Considerable concern was expressed in 2015 when it was discovered that large areas of highway were flooding during wet weather. Many residents complained that the reduced  gulley cleaning service – introduced by the last Labour led Council – was inadequate. The City has over 42,000 gulleys.

In 2016 and 2017 there were major surface water problems in several parts of York.

The led the new Councillor – Andrew Waller – responsible for surface water drainage systems to institute a review of standards.

The initial findings of the comprehensive survey into the effectiveness of drainage systems will now be presented to a meeting next week

The report says,

“To date more than 35,000 of the 43,690 known gullies have been logged, investigated and cleansed as part of the capital funded investigation process, a flood risk assessment process has been previously carried out to ensure key assets have been prioritised.

53% of all assets were found to be blocked but significant work has ensured the majority of the system investigated to date is operating effectively, however more than 900 assets will require wider engineering works to ensure they can operate effectively”.

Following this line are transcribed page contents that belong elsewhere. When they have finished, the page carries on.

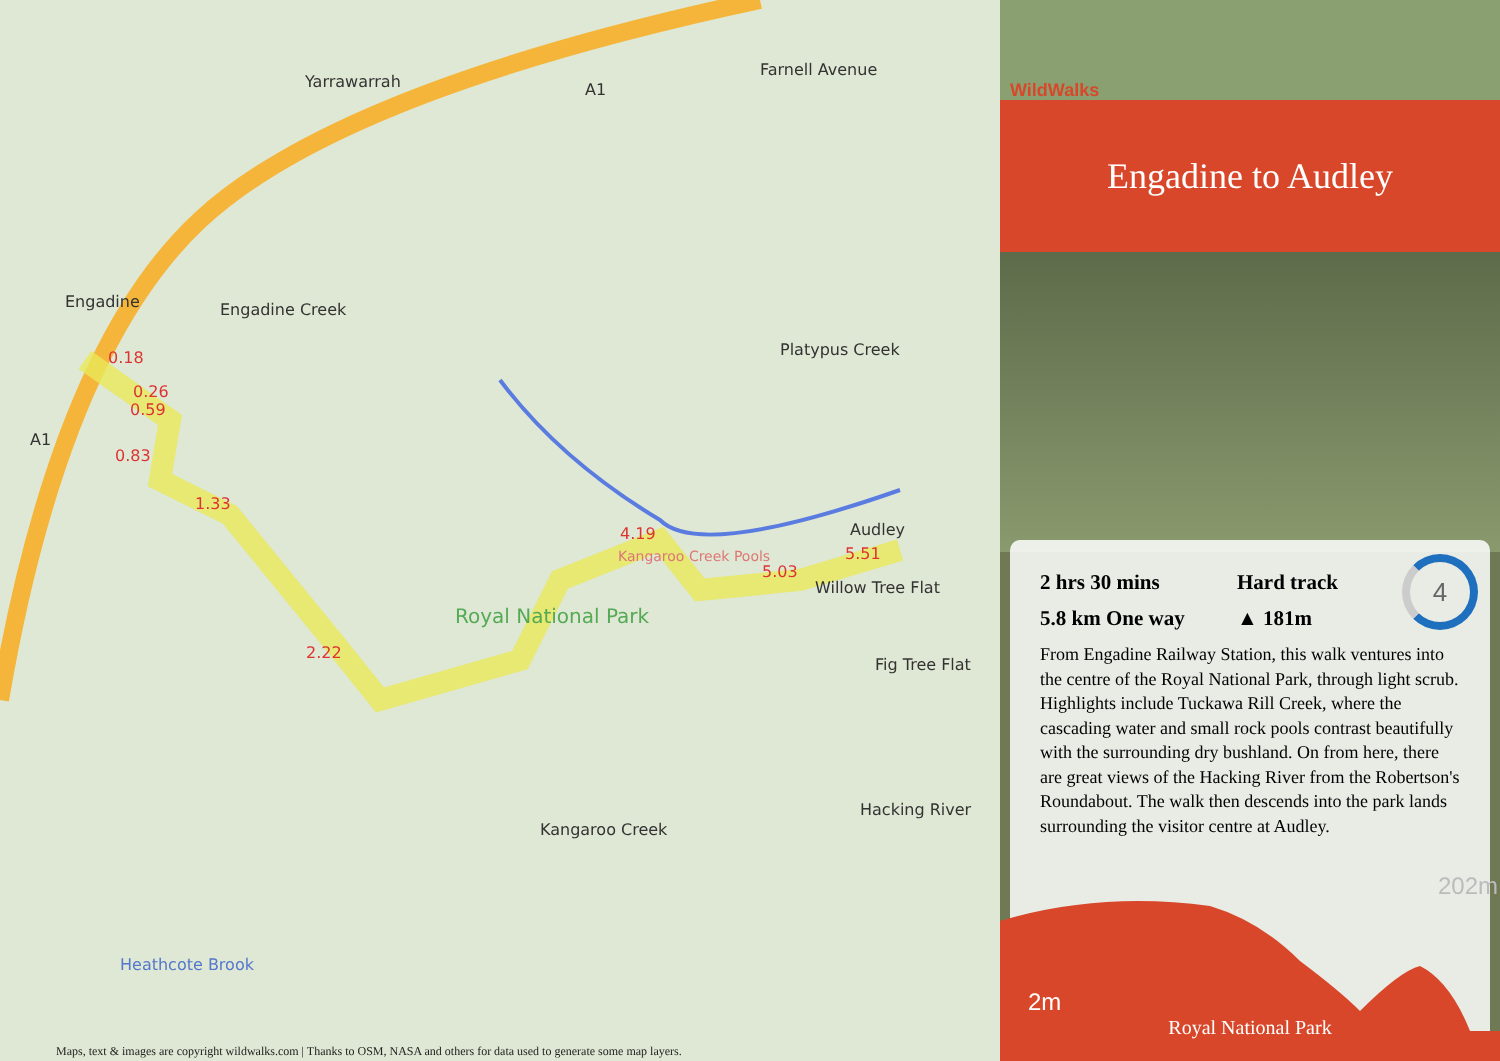Yarrawarrah
Engadine Engadine Creek
0.18
0.26
0.59
0.83
1.33
2.22
4.19
Kangaroo Creek Pools
Royal National Park
5.03
5.51
Audley
Willow Tree Flat
Fig Tree Flat
Farnell Avenue
Platypus Creek
Kangaroo Creek
Hacking River
Heathcote Brook
A1
A1
Maps, text & images are copyright wildwalks.com | Thanks to OSM, NASA and others for data used to generate some map layers.
WildWalks
Engadine to Audley
2 hrs 30 mins
5.8 km One way
Hard track
▲ 181m
4
From Engadine Railway Station, this walk ventures into the centre of the Royal National Park, through light scrub. Highlights include Tuckawa Rill Creek, where the cascading water and small rock pools contrast beautifully with the surrounding dry bushland. On from here, there are great views of the Hacking River from the Robertson's Roundabout. The walk then descends into the park lands surrounding the visitor centre at Audley.
202m
2m
Royal National Park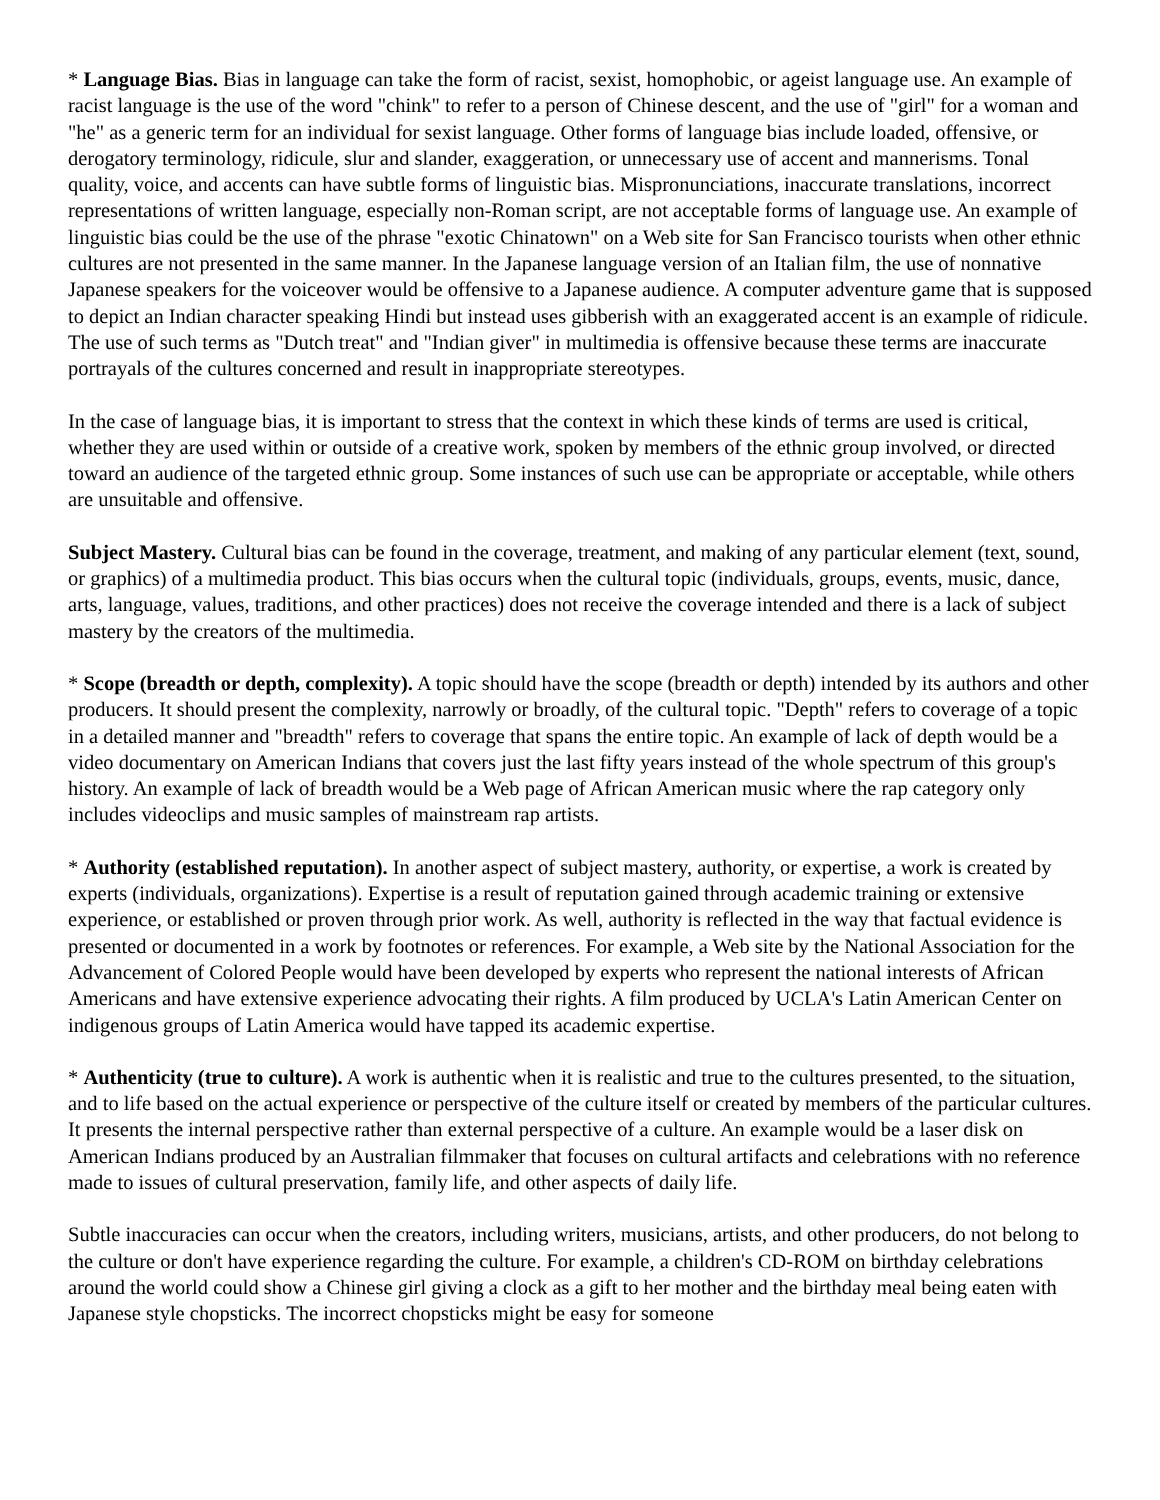* Language Bias. Bias in language can take the form of racist, sexist, homophobic, or ageist language use. An example of racist language is the use of the word "chink" to refer to a person of Chinese descent, and the use of "girl" for a woman and "he" as a generic term for an individual for sexist language. Other forms of language bias include loaded, offensive, or derogatory terminology, ridicule, slur and slander, exaggeration, or unnecessary use of accent and mannerisms. Tonal quality, voice, and accents can have subtle forms of linguistic bias. Mispronunciations, inaccurate translations, incorrect representations of written language, especially non-Roman script, are not acceptable forms of language use. An example of linguistic bias could be the use of the phrase "exotic Chinatown" on a Web site for San Francisco tourists when other ethnic cultures are not presented in the same manner. In the Japanese language version of an Italian film, the use of nonnative Japanese speakers for the voiceover would be offensive to a Japanese audience. A computer adventure game that is supposed to depict an Indian character speaking Hindi but instead uses gibberish with an exaggerated accent is an example of ridicule. The use of such terms as "Dutch treat" and "Indian giver" in multimedia is offensive because these terms are inaccurate portrayals of the cultures concerned and result in inappropriate stereotypes.
In the case of language bias, it is important to stress that the context in which these kinds of terms are used is critical, whether they are used within or outside of a creative work, spoken by members of the ethnic group involved, or directed toward an audience of the targeted ethnic group. Some instances of such use can be appropriate or acceptable, while others are unsuitable and offensive.
Subject Mastery. Cultural bias can be found in the coverage, treatment, and making of any particular element (text, sound, or graphics) of a multimedia product. This bias occurs when the cultural topic (individuals, groups, events, music, dance, arts, language, values, traditions, and other practices) does not receive the coverage intended and there is a lack of subject mastery by the creators of the multimedia.
* Scope (breadth or depth, complexity). A topic should have the scope (breadth or depth) intended by its authors and other producers. It should present the complexity, narrowly or broadly, of the cultural topic. "Depth" refers to coverage of a topic in a detailed manner and "breadth" refers to coverage that spans the entire topic. An example of lack of depth would be a video documentary on American Indians that covers just the last fifty years instead of the whole spectrum of this group's history. An example of lack of breadth would be a Web page of African American music where the rap category only includes videoclips and music samples of mainstream rap artists.
* Authority (established reputation). In another aspect of subject mastery, authority, or expertise, a work is created by experts (individuals, organizations). Expertise is a result of reputation gained through academic training or extensive experience, or established or proven through prior work. As well, authority is reflected in the way that factual evidence is presented or documented in a work by footnotes or references. For example, a Web site by the National Association for the Advancement of Colored People would have been developed by experts who represent the national interests of African Americans and have extensive experience advocating their rights. A film produced by UCLA's Latin American Center on indigenous groups of Latin America would have tapped its academic expertise.
* Authenticity (true to culture). A work is authentic when it is realistic and true to the cultures presented, to the situation, and to life based on the actual experience or perspective of the culture itself or created by members of the particular cultures. It presents the internal perspective rather than external perspective of a culture. An example would be a laser disk on American Indians produced by an Australian filmmaker that focuses on cultural artifacts and celebrations with no reference made to issues of cultural preservation, family life, and other aspects of daily life.
Subtle inaccuracies can occur when the creators, including writers, musicians, artists, and other producers, do not belong to the culture or don't have experience regarding the culture. For example, a children's CD-ROM on birthday celebrations around the world could show a Chinese girl giving a clock as a gift to her mother and the birthday meal being eaten with Japanese style chopsticks. The incorrect chopsticks might be easy for someone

With many gullies now cleared, the report goes on to say,

“Subsequent heavy rainfall events have given rise to reduced numbers of complaints and reports of localised flood incidences, this is a clear indication of the success of this process, however, significant rainfall such as experienced on the 23rd August this year can still overwhelm a well maintained and operable drainage system as their design capacity would be compromised”.

The findings of an investigation into surface water ponding on Acomb Green is included in the papers (see below)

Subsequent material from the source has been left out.